CT scan not advised for probable appendicitis

May 28, 2007 - 0:0
WASHINGTON (Reuters Health) -- When someone has all the signs of acute appendicitis, waiting to get a CT scan to confirm the diagnosis is not a good idea, researchers report. Compared with a straight-to-surgery approach, the CT strategy is linked to delayed surgery and increased risk of a burst appendix.

"There has been a somewhat reflexive use of CT since it has become widely available," Dr. Herbert Chen of the University of Wisconsin at Madison said during a presentation at Digestive Disease Week 2007, which is underway here.

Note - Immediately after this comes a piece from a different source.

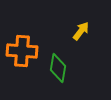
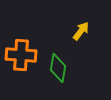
orange cross: moved 1 px left, 4 px down
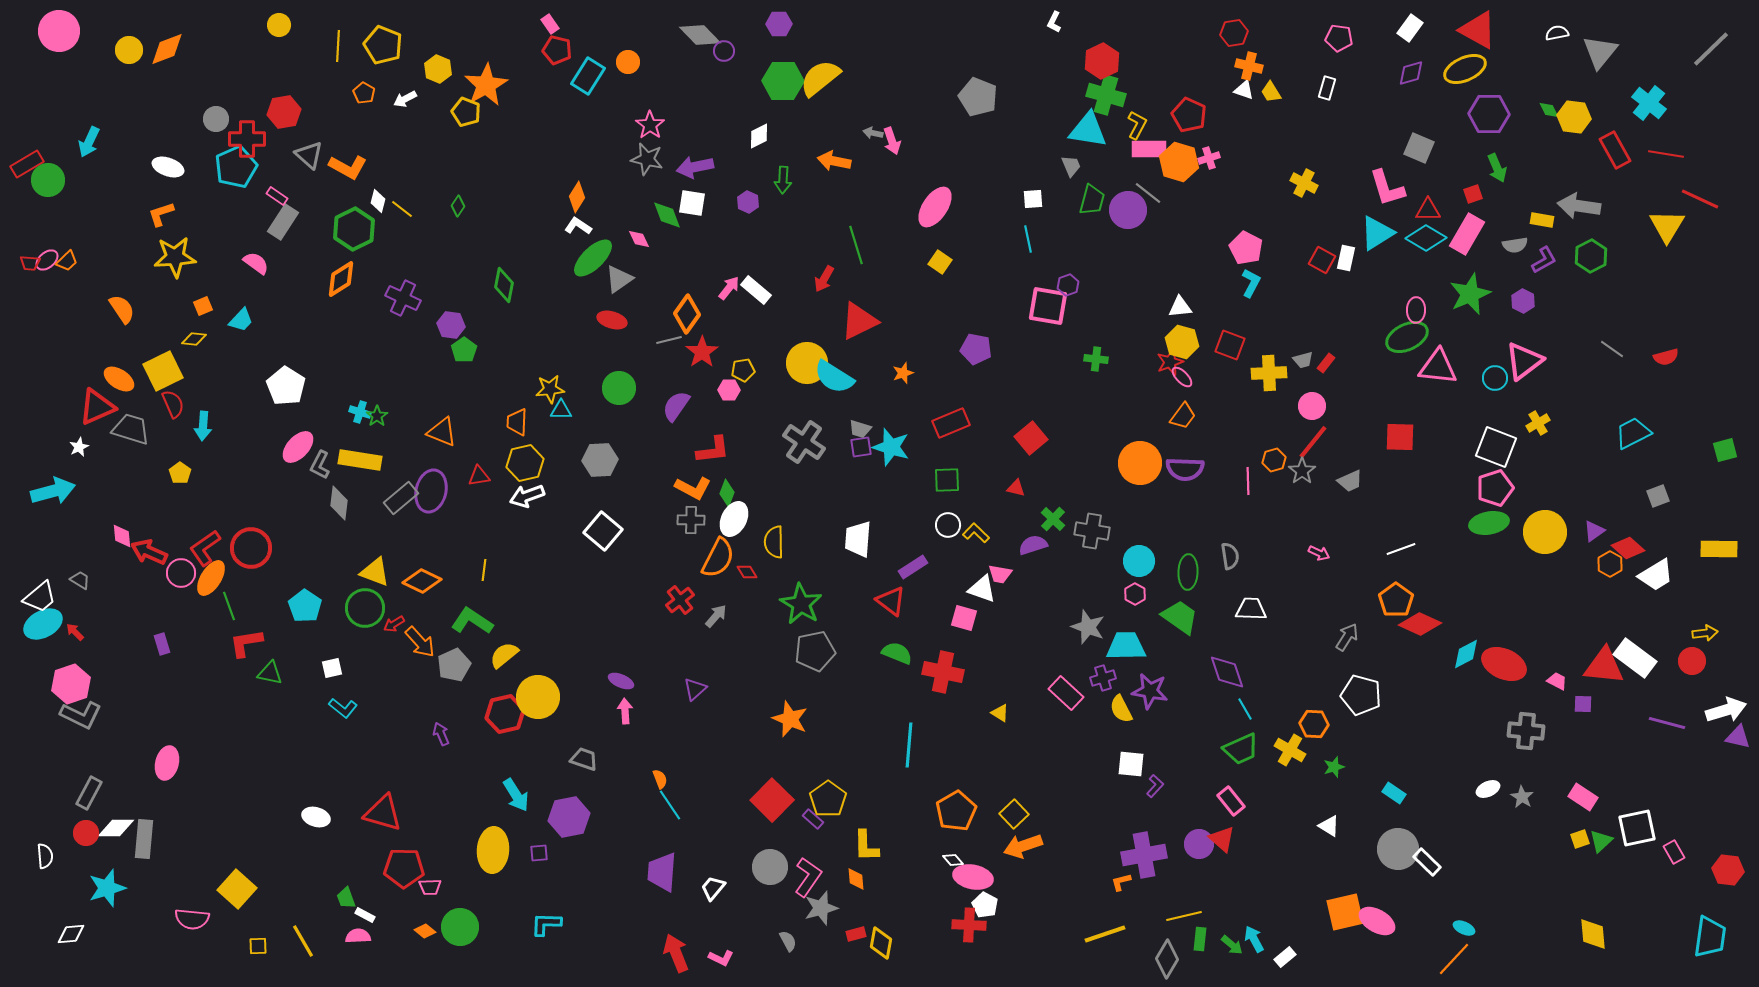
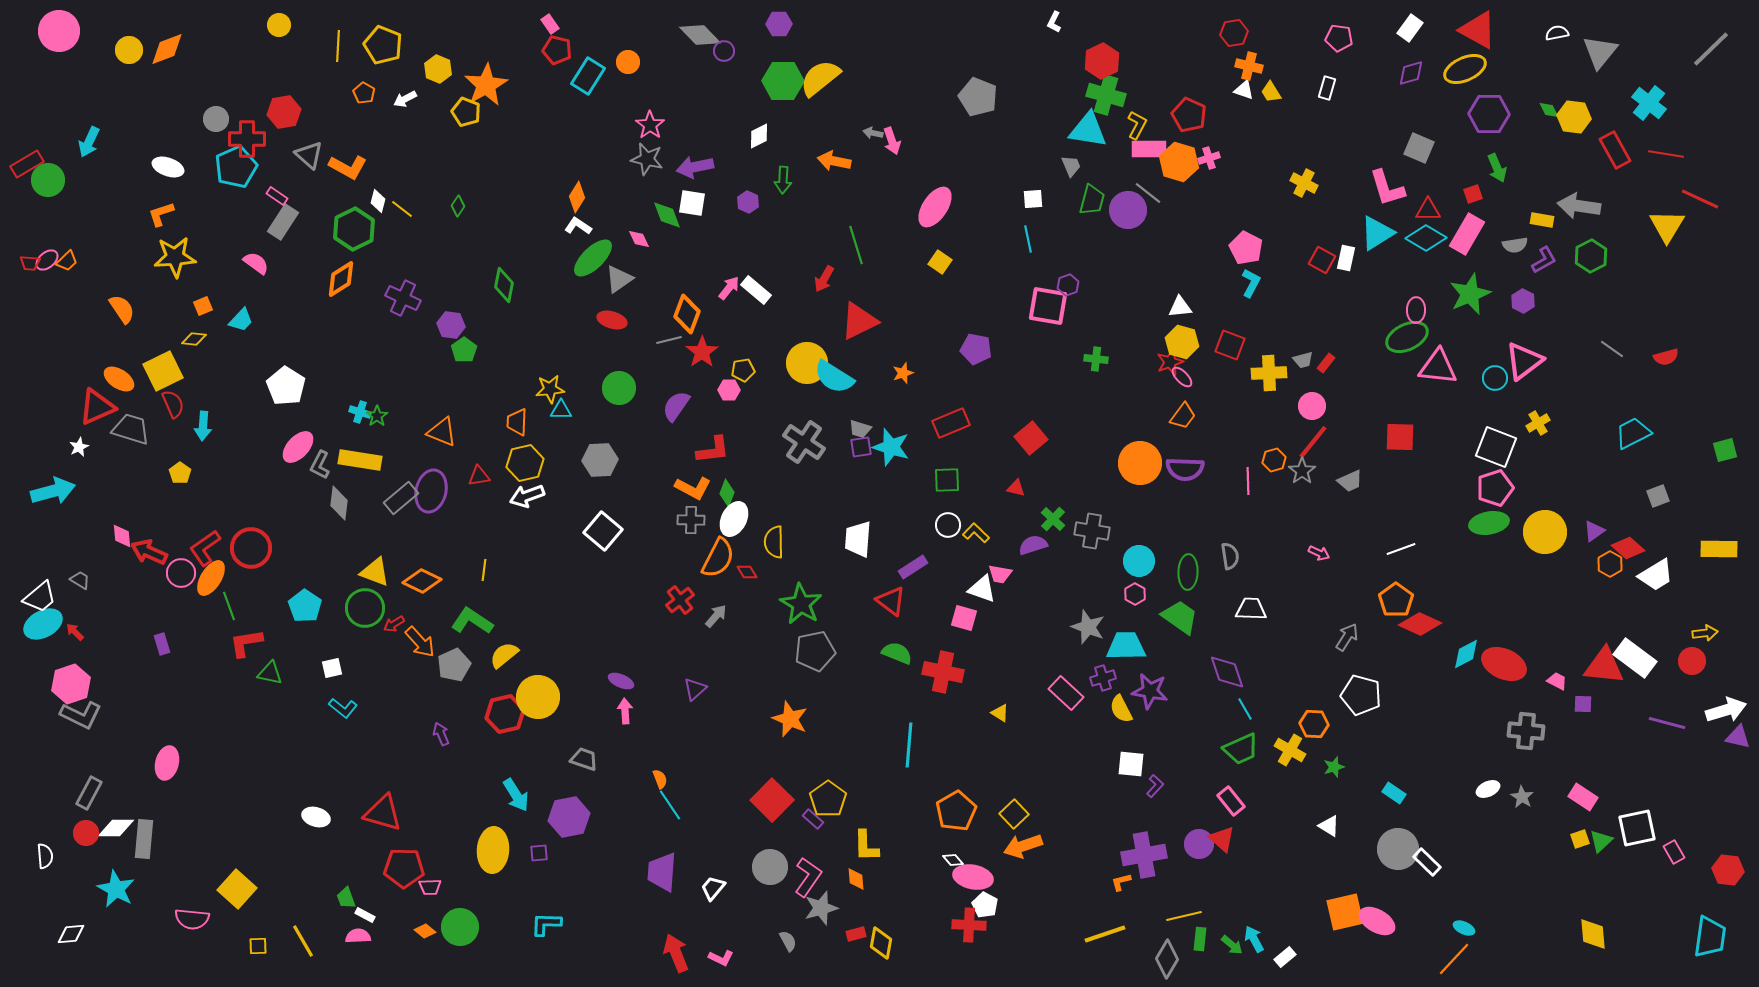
orange diamond at (687, 314): rotated 15 degrees counterclockwise
cyan star at (107, 888): moved 9 px right, 1 px down; rotated 27 degrees counterclockwise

Pre-operative CT is not necessary in cases with straightforward signs and symptoms of appendicitis, the investigator advised. "If, after a thorough physical examination, the diagnosis is still in question, then patients should be scanned." These patients tend to be older, female and have symptoms that are not typical for acute appendicitis.

Chen and his colleagues reviewed the records of 410 adult patients who underwent appendectomy at their institution over a 3-year period. Of these, 62 percent had a pre-operative CT scan, while 38 percent were taken straight to the operating room.

Patients who did not have a CT scan were in surgery within about 5 hours, but for those who had a scan, surgery was not performed for more than 8 hours.

The perforation rate was 17 percent in the patients who had a CT scan before surgery compared with 8 percent in those who did not.

The significantly longer time with the scan may also account for the more than two-fold increase in complications. Even with rapid intervention, there is a "significant complication rate" with acute appendicitis, Dr. Chen pointed out. "The CT should theoretically be relatively quick," Dr. Chen told Reuters Health. "But if contrast is used, then that takes time to swallow and be absorbed. Contrast is typically used, because physicians want to maximize the information obtained with exposure to radiation."